The Dark Web is an underground network with quite the reputation thanks to its mysterious and elusive nature. Over the years, it's accumulated a good number of urban legends and rumors, almost always horror-based (usually in Creepypasta or Digital Horror), and for good reason. Criminals and other sickos tend to take advantage of its hard-to-trace, anonymized atmosphere and use it to stash their illegal content, like shock videos, snuff films, gore, child pornography, digital black markets, criminal service advertisements, scams, viruses, hacking, all sorts of nasty stuff. Some of them do it out of genuine depravity while others do it simply to cement the Dark Web's hellish, boogeyman reputation of a Wretched Hive and add fuel to its fearmongering fire.
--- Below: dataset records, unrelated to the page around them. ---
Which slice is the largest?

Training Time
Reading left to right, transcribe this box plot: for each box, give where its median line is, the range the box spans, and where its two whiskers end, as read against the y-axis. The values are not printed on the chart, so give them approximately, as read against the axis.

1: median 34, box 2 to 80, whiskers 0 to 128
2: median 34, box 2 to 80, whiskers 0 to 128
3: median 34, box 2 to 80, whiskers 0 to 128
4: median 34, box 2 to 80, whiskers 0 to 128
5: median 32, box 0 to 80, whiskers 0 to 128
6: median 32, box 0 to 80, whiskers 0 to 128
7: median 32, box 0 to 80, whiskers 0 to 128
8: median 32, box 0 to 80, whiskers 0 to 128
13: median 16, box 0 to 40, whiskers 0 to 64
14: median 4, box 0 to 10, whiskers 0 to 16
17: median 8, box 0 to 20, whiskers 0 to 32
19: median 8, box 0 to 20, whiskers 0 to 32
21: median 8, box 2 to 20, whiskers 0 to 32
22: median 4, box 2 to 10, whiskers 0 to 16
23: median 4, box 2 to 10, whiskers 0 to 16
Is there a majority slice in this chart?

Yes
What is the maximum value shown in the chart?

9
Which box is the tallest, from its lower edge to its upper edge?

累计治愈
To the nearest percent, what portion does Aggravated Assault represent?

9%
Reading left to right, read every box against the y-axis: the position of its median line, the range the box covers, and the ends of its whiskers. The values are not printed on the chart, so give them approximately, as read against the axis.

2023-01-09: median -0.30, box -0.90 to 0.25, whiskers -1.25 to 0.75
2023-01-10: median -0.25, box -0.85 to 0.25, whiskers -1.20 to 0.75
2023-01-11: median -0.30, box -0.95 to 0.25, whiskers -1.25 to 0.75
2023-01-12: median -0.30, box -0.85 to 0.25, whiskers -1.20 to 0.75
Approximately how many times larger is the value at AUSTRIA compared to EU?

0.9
That being said, browsing it does put you at risk. Hackers can and will acquire your IP address and dox you if you aren't taking proper security measures, and just like the surface web, you should be mindful of the websites you visit in case of malware.

Its urban legend-status has begun to reach into media and entertainment, good examples being horror films like Unfriended: Dark Web and horror games like Welcome to the Game. One of the most infamous video-games of all time, Sad Satan, also allegedly originated from a forum on the Dark Web.